Conductor David Jones paced the work adroitly, balancing brisk party action with well-judged speeds for the narrative scenes. I would have welcomed some more expansiveness, but that might have compromised his shaping of each act as a through-composed musical entity.

The opera is repeated on Tuesday at 7.30pm.

John Allen

The Pigeon Detectives

The Button Factory, Dublin

The difficulty for a band like The Pigeon Detectives, apart from their unfortunate name, is taking a debut album ( Wait For Me) that displays not an ounce of originality on the road and convincing their audiences that this is something worth getting excited about.

Perhaps what's most surprising is that over the course of 50 minutes in a sold-out Button Factory they almost manage to achieve this.

The five likely lads, almost identical in their blue jean and black leather jacket combos, have learned quickly how to work an audience.

Singer Matt Bowman, as cocky as a young frontman should be, commands the crowd's attention as he climbs speakers, flings microphone stands and regularly sprays the devoted onlookers and himself with water. Even a painful looking collision with the end of Dave Best's bass late on doesn't dampen his enthusiasm.

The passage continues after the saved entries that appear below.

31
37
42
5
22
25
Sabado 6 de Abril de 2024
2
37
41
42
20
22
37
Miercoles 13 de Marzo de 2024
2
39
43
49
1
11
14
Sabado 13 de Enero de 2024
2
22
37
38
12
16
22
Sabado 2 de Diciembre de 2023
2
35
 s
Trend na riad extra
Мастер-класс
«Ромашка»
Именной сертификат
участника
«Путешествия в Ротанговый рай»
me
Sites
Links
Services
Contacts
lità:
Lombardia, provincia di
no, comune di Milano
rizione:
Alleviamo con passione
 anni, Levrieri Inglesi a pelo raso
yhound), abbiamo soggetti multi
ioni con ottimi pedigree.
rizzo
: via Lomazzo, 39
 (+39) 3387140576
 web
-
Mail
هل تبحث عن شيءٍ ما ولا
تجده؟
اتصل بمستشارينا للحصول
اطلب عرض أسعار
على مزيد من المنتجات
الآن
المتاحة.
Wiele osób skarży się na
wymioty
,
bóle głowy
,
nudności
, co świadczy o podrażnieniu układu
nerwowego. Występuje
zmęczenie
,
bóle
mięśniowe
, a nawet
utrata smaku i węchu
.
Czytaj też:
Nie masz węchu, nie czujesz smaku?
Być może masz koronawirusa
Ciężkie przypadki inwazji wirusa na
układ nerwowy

Lyrically Bowman need not worry about any comparisons to Dylan as songs such as Don't Know How to Say Goodbyeand You Better Not Look My Way, detailing the superficial highs and lows of relationships, together with the occasional one-night stand, show why the Leeds group have earned a reputation as the drinking man's Kaiser Chiefs.

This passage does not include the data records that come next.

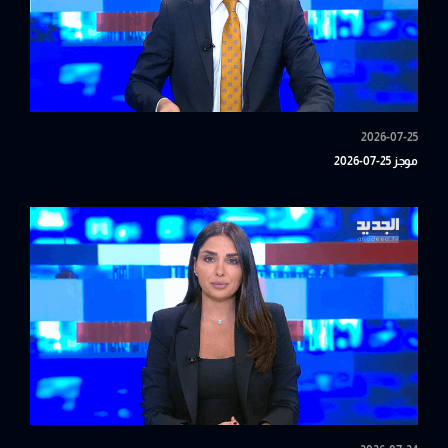
2026-07-25
موجز 25-07-2026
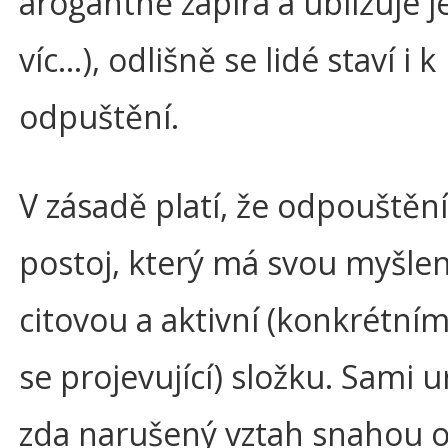
arogantně zapírá a ubližuje j
víc…), odlišně se lidé staví i k
odpuštění.
V zásadě platí, že odpouštění
postoj, který má svou myšle
citovou a aktivní (konkrétní
se projevující) složku. Sami 
zda narušený vztah snahou 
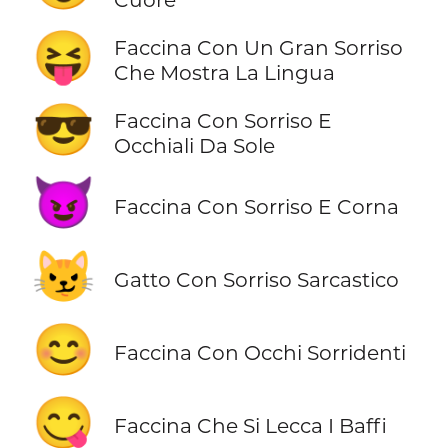
😝
Faccina Con Un Gran Sorriso
Che Mostra La Lingua
😎
Faccina Con Sorriso E
Occhiali Da Sole
😈
Faccina Con Sorriso E Corna
😼
Gatto Con Sorriso Sarcastico
😊
Faccina Con Occhi Sorridenti
😋
Faccina Che Si Lecca I Baffi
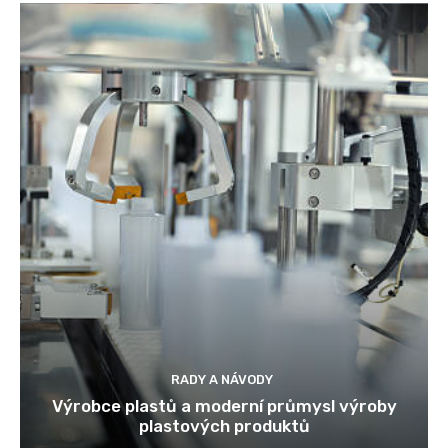
RADY A NÁVODY
Výrobce plastů a moderní průmysl výroby
plastových produktů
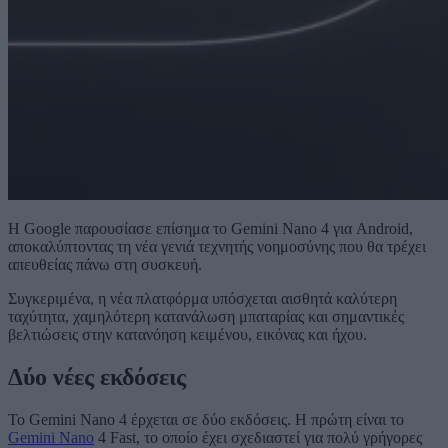
Η Google παρουσίασε επίσημα το Gemini Nano 4 για Android,
αποκαλύπτοντας τη νέα γενιά τεχνητής νοημοσύνης που θα τρέχει
απευθείας πάνω στη συσκευή.
Συγκεριμένα, η νέα πλατφόρμα υπόσχεται αισθητά καλύτερη
ταχύτητα, χαμηλότερη κατανάλωση μπαταρίας και σημαντικές
βελτιώσεις στην κατανόηση κειμένου, εικόνας και ήχου.
Δύο νέες εκδόσεις
Το Gemini Nano 4 έρχεται σε δύο εκδόσεις. Η πρώτη είναι το
Gemini Nano
4 Fast, το οποίο έχει σχεδιαστεί για πολύ γρήγορες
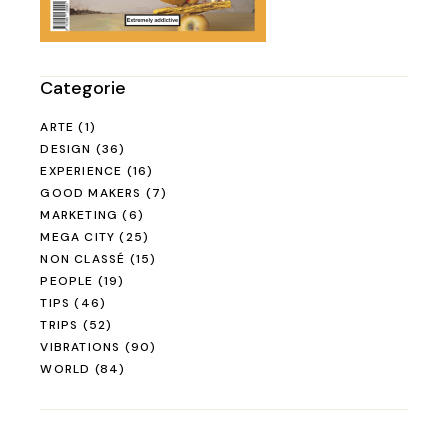
Categorie
ARTE
(1)
DESIGN
(36)
EXPERIENCE
(16)
GOOD MAKERS
(7)
MARKETING
(6)
MEGA CITY
(25)
NON CLASSÉ
(15)
PEOPLE
(19)
TIPS
(46)
TRIPS
(52)
VIBRATIONS
(90)
WORLD
(84)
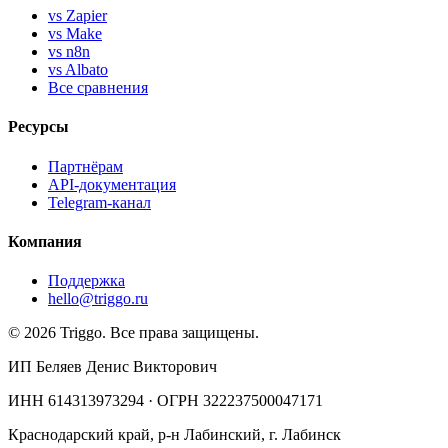
vs Zapier
vs Make
vs n8n
vs Albato
Все сравнения
Ресурсы
Партнёрам
API-документация
Telegram-канал
Компания
Поддержка
hello@triggo.ru
© 2026 Triggo. Все права защищены.
ИП Беляев Денис Викторович
ИНН 614313973294 · ОГРН 322237500047171
Краснодарский край, р-н Лабинский, г. Лабинск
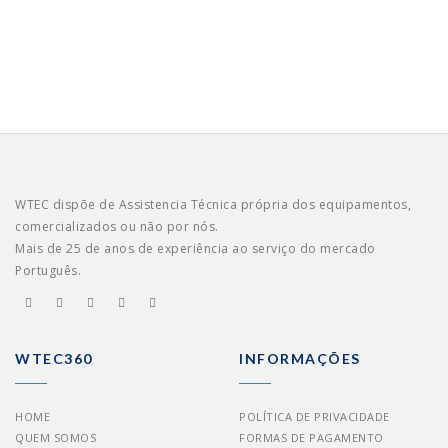
WTEC dispõe de Assistencia Técnica própria dos equipamentos,
comercializados ou não por nós.
Mais de 25 de anos de experiência ao serviço do mercado
Português.
WTEC360
INFORMAÇÕES
HOME
POLÍTICA DE PRIVACIDADE
QUEM SOMOS
FORMAS DE PAGAMENTO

The singles, Take Her Back, I Found Outand Romantic Type, wisely scattered throughout the set, are sure to have soundtracked summer '07 for many indie kids and there's no denying their catchiness, full of shouty choruses and Strokes-style guitar licks.

But while they may like to think of themselves as the natural inheritors to the likes of The Buzzcocks or The Undertones most of the time they end up sounding like a version of the many scene-defining bands currently doing the rounds of the UK and Ireland (take your pick from The View, The Fratellis, The Blizzards etc.)

Still, this is undeniably crowd-pleasing fun. Following a frenetic version of I'm Not Sorrythey're gone and we have barely had time to register that the last song sounds distinctly like the previous 14 songs. Pulling off that kind of feat surely takes talent.